After dropping points in disappointing fashion, Manchester United look to regroup and continue their top-four push Thursday when they face Crystal Palace at Selhurst Park.
The stakes for Champions League spots were raised earlier this week when the Court of Arbitration for Sport overturned UEFA's two-year ban of Manchester City from European play. The deposed champions have already claimed one of those places along with new title-holders Liverpool, leaving United (16-11-8) among five teams vying for spots to Europe's top two club tournaments.
Ole Gunnar Solskjaer's club enter this match fifth, trailing Leicester City on goal difference and missed a chance to take fourth after being pegged back to a 2-2 draw at home versus Southampton on Monday. Marcus Rashford and Anthony Martial scored three minutes apart in the first half to overturn an early deficit, but Solskjaer may have gotten too defensive with his second-half substitutions in removing both Paul Pogba and Bruno Fernandes.
That contributed to the Saints being able to swing the match and escape Old Trafford with a point on a stoppage-time marker by Michael Obafemi.
"I'm very disappointed of course, but you have to take the disappointments, as well as the positives when you win games," Solskjaer said. "Of course, the disappointment with this is when it's one of the last kicks of the ball and you concede a goal and you lose two points.
"That's part of football and we've learnt a hard lesson, hopefully. We'll make it right, we'll put it right. I trust them in that respect."
If there is one positive, it is that United still control their own destiny since winning out would also include a victory over Leicester City in the season-finale and would provide a finish of no worse than fourth. But to get to that point, they must get themselves right to deal with a normally stubborn Palace side.
"We have to keep our head up, we have three games to go. The next one is Crystal Palace on Thursday, if we win the last three games we are in the Champions League," midfielder Nemanja Matic told MUTV. "We have another game now, against a very good team again, so we have to go with everything because we want to play Champions League next season.
"I think we deserve that, so I want to say we work positively, recover well and we will see on Thursday if we are ready. I am sure the team is ready."
Palace (11-9-15) are playing out the string, too far from competing for European places and safely in the top flight for the next term despite entering this contest having dropped five on the bounce. Roy Hodgson's club were blanked for the fourth time in that span, losing 2-0 at Aston Villa on Sunday.
A goal chalked off by VAR right before halftime swung the match against Palace, who conceded in first-half stoppage time and again before the hour. Compounding the defeat was the racist abuse striker Wilfried Zaha endured before the match, with the comments he uploaded to Twitter resulting in the arrest of a 12-year-old boy from the Midlands.
The Ivory Coast international released a statement on Twitter after the match that read:
"Very disappointed we didn't get a better result yesterday but I wanted to come on here to thank you for all your messages of support. I would also like to thank West Midlands Police for their swift action in making an arrest.

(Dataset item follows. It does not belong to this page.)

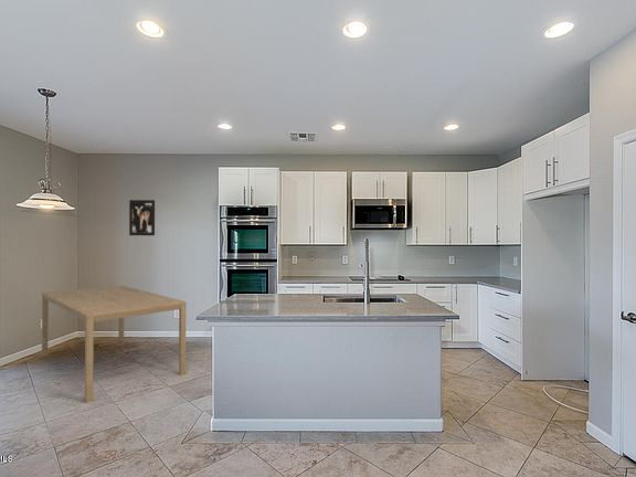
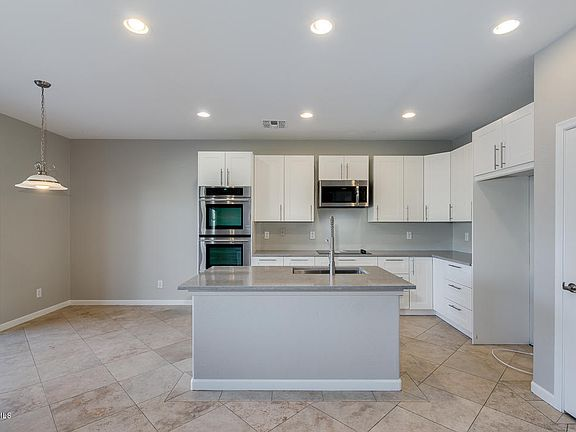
- wall art [128,199,156,236]
- dining table [41,285,188,404]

"People need to understand that whatever your age, that your behaviour and your words come with consequences and you cannot hide behind social media. It is important social media platforms do as they did yesterday and seek out these individuals and remove them.
"This is not the first time I have receive messages like this, nor am I the only player to receive messages like this - it happens every day. I want to thank everyone for the love and support but enough is enough!

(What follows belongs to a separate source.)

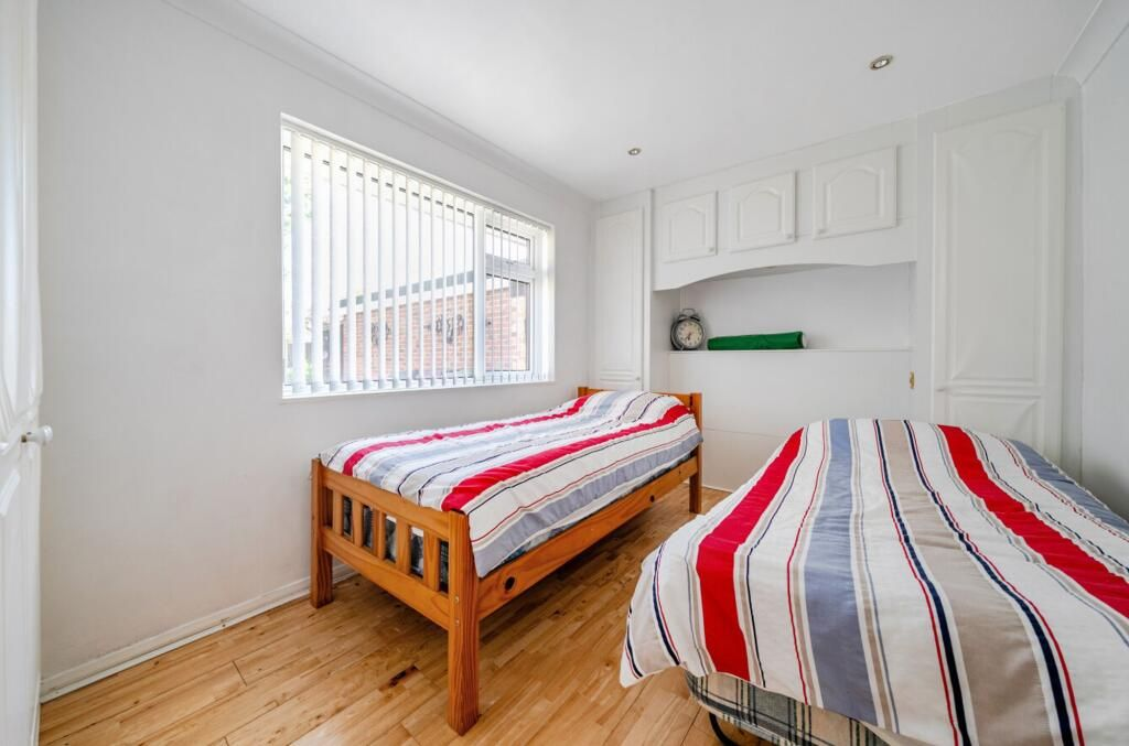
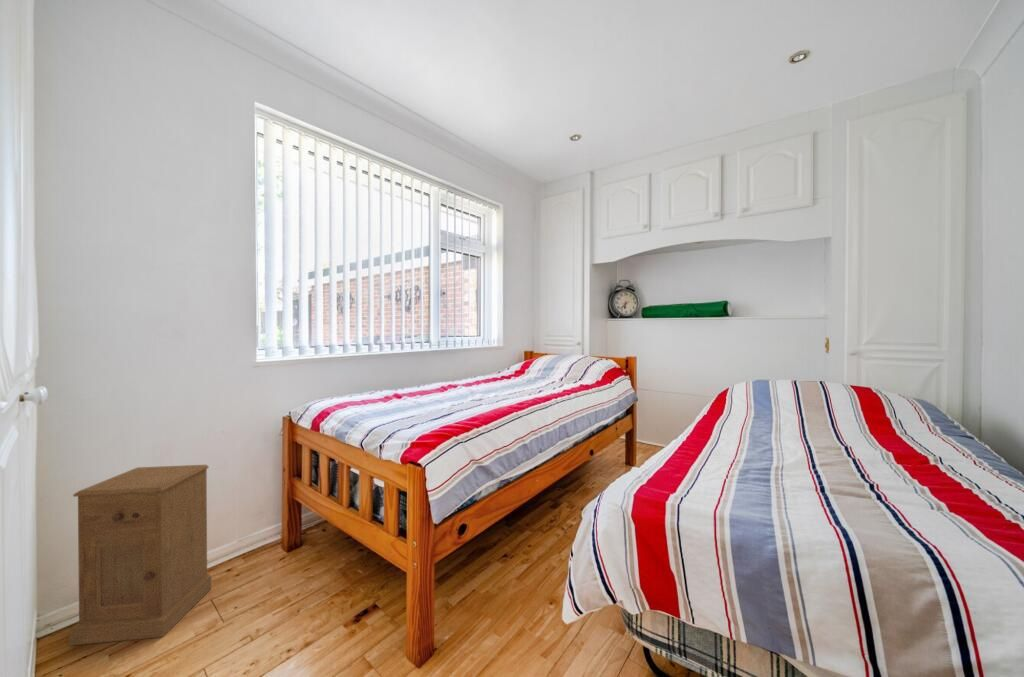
+ nightstand [68,464,212,647]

"It is not enough to be disgusted by these messages I received and move on. It isn't enough to just say #notoracism. We need action, we need education, things need to change."
Project Restart has not been kind to Palace, whose lone result came in a 2-0 win over Bournemouth in the first of their six matches. Still, midfielder Luka Milivojevic has called on his club for a response to end their losing ways and sprint to the tape.
"I don't want it to look like we are on 'holiday' because we are not," he told the team's official website. "We are working hard in training. We have to correct things, it is not what we wanted after the break. We have to continue working hard and try to correct and try to put more desire in our performance."
Palace are seeking their first Premier League double over United after recording their first such win against them in the reverse fixture, stealing a 2-1 victory at Old Trafford on Patrick Van Aanholt's stoppage-time winner after Daniel James pulled United level on 89 minutes.
The Eagles, who snapped a 20-match winless spell (0-4-16) in Premier League and beat United for the first time in any competition since a League Cup win in 2011, have never done a top-flight double in the 98-year series.
United are 7-3-0 in Premier League matches at Selhurst Park.